A global coalition of law enforcement agencies shut down a botnet composed of tens of thousands of hacked home and small business routers on Wednesday. The operation targeted a service known as SocksEscort, which was built on a network of compromised devices and offered paid proxy services to criminals.
According to an announcement from the Department of Justice, the botnet was used to commit various crimes. These crimes included hacking into victims’ bank and cryptocurrency accounts and filing fraudulent unemployment insurance claims, costing Americans millions of dollars.
Europol stated that the SocksEscort botnet allegedly compromised more than 369,000 routers and Internet of Things devices across 163 countries. The agency confirmed that the infected routers have now been disconnected from the service. Law enforcement explained that SocksEscort was used to facilitate ransomware attacks, distributed denial of service attacks, and the distribution of child sexual abuse material.

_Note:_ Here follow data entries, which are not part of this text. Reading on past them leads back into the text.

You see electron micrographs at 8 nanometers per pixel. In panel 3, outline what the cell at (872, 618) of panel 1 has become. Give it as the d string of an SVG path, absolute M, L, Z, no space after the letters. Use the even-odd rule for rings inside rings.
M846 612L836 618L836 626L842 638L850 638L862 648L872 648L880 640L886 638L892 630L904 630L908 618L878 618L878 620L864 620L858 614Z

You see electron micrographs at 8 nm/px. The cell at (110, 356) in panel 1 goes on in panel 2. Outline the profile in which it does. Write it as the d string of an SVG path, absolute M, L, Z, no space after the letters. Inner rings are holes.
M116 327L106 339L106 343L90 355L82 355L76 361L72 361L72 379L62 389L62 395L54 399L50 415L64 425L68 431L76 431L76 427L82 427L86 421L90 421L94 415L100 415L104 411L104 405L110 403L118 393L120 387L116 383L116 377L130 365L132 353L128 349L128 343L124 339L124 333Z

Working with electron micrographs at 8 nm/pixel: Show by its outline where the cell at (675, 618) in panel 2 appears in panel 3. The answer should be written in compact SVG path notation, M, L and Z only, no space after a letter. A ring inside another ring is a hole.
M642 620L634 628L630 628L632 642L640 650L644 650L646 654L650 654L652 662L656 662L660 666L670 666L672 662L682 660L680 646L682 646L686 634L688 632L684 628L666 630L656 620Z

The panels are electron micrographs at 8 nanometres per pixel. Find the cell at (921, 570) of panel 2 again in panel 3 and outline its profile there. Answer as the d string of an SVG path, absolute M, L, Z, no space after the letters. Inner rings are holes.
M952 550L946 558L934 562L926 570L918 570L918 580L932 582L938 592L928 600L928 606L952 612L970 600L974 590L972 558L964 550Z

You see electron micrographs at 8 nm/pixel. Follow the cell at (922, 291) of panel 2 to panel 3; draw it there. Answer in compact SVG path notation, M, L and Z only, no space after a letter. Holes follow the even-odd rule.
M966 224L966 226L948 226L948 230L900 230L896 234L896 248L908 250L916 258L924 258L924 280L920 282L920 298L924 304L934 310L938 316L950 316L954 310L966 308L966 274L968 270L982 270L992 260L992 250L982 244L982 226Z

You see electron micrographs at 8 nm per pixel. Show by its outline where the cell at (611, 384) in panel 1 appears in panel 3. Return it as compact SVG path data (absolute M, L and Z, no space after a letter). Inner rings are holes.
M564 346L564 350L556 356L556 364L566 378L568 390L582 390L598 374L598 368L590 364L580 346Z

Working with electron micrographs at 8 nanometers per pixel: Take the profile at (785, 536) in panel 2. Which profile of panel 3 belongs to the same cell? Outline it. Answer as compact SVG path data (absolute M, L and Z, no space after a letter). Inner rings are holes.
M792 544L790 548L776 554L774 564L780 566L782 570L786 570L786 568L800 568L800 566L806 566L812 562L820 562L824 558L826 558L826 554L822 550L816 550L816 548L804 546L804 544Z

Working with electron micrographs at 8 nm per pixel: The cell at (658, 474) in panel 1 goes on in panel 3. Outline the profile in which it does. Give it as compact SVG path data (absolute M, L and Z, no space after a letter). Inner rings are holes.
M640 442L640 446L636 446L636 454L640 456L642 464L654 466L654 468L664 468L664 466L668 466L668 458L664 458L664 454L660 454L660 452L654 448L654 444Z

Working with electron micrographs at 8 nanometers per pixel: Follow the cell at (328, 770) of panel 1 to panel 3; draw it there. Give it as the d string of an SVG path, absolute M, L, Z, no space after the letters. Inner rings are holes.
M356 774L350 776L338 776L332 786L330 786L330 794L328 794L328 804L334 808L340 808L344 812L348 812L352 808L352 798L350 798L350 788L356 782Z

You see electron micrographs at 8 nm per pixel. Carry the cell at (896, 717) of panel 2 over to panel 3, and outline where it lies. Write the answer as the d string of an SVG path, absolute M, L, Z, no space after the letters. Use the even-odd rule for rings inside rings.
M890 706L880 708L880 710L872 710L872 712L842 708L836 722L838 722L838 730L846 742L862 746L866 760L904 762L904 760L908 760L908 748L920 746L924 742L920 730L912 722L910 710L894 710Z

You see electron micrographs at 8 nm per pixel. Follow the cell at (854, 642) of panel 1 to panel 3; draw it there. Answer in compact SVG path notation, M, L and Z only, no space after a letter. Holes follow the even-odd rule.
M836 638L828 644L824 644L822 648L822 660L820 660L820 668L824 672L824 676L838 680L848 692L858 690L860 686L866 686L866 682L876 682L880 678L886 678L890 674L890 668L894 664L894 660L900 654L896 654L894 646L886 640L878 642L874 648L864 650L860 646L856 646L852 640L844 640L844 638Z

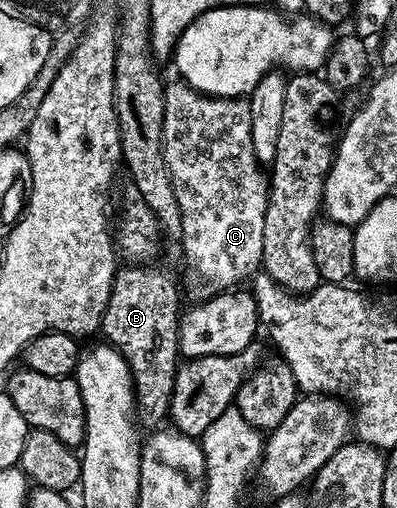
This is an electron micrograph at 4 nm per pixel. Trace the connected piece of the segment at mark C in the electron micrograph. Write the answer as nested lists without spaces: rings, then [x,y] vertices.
[[[174,80],[164,90],[164,128],[162,129],[162,147],[164,160],[168,164],[168,172],[172,176],[172,188],[176,188],[176,200],[180,200],[180,216],[182,217],[182,237],[180,245],[186,253],[186,262],[214,288],[234,288],[251,277],[259,269],[264,248],[264,216],[266,215],[266,196],[268,193],[268,174],[260,165],[252,148],[252,116],[250,103],[242,98],[212,98],[209,94],[199,94],[190,89],[185,82]]]

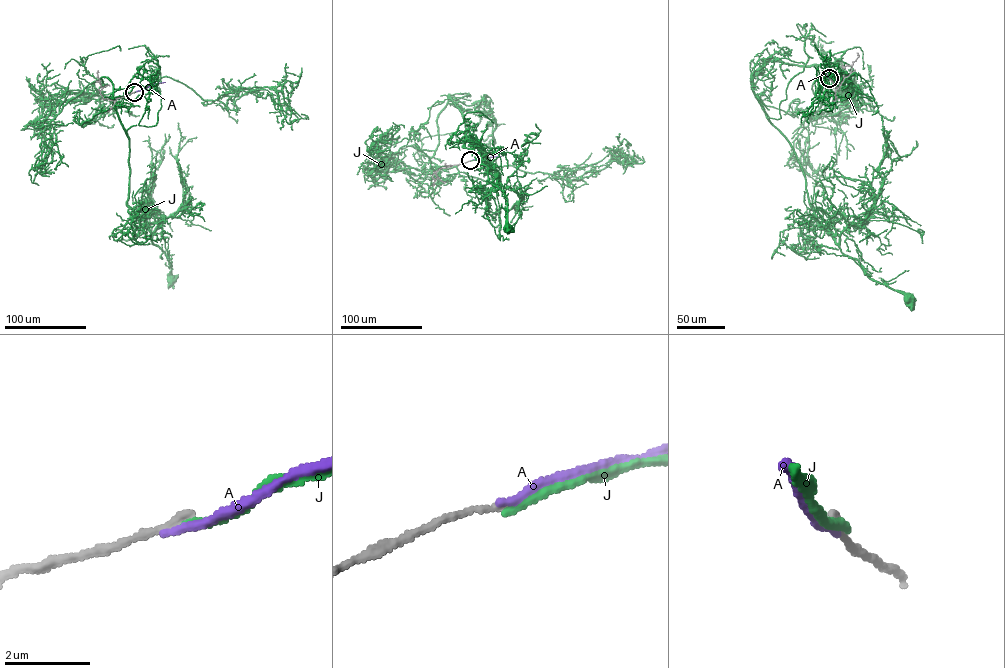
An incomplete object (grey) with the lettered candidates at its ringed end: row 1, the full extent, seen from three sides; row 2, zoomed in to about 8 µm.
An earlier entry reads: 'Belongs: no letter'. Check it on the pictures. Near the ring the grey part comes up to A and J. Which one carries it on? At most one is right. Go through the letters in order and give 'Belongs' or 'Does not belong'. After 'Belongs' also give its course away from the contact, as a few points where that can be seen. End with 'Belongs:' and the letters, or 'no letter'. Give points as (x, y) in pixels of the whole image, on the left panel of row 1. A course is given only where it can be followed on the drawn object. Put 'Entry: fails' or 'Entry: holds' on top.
Entry: holds
A: Does not belong
J: Does not belong
Belongs: no letter

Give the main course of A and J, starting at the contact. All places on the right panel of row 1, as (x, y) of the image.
A: (830, 79), (824, 67)
J: (830, 78), (840, 59), (855, 73), (843, 96), (824, 66), (769, 61), (751, 88), (815, 220), (908, 300)

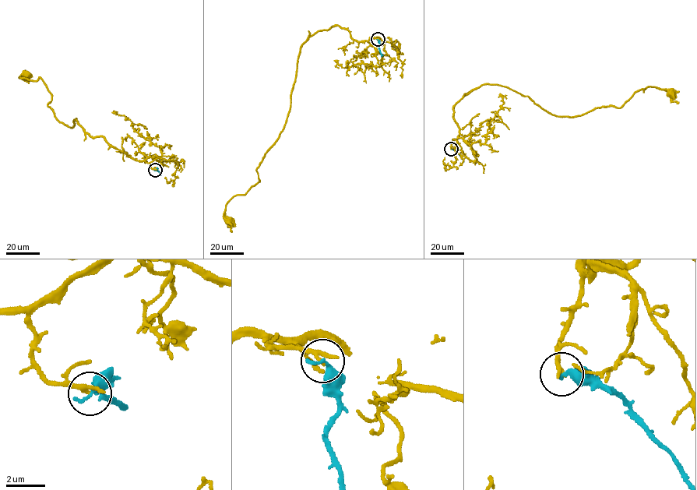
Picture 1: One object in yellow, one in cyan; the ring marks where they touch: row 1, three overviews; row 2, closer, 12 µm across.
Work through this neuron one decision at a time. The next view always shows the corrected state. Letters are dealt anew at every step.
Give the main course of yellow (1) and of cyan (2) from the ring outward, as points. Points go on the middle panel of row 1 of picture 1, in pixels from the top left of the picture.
1: (378, 39), (357, 41), (335, 26), (303, 44), (285, 125), (257, 168), (259, 181), (226, 205), (229, 221)
2: (378, 39), (381, 56)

Europol further noted that customers of the criminal service paid for licenses to abuse these infected devices, hiding their original IP addresses to engage in criminal activities. Upon infection with the malware, the owners of the modems would be unaware that their IP addresses were being used for illegitimate purposes.
As part of the law enforcement operation, the official SocksEscort website was replaced with a seizure notice. The botnet was composed of approximately 280,000 routers since last January and was powered by malware called AVRecon.
Cybersecurity firm Black Lotus Labs, which tracked SocksEscort and assisted in the takedown, stated this botnet posed a significant threat because it was marketed exclusively to criminals. The company noted that over half of its victims were located in the United States or the United Kingdom, which enabled attackers to conduct highly targeted operations.
In 2023, Black Lotus Labs described SocksEscort as one of the largest botnets targeting small-office and home-office routers seen in recent history. At that time, cybersecurity journalist Brian Krebs reported that SocksEscort began in 2009 as a Russian-language service selling access to thousands of hacked computers.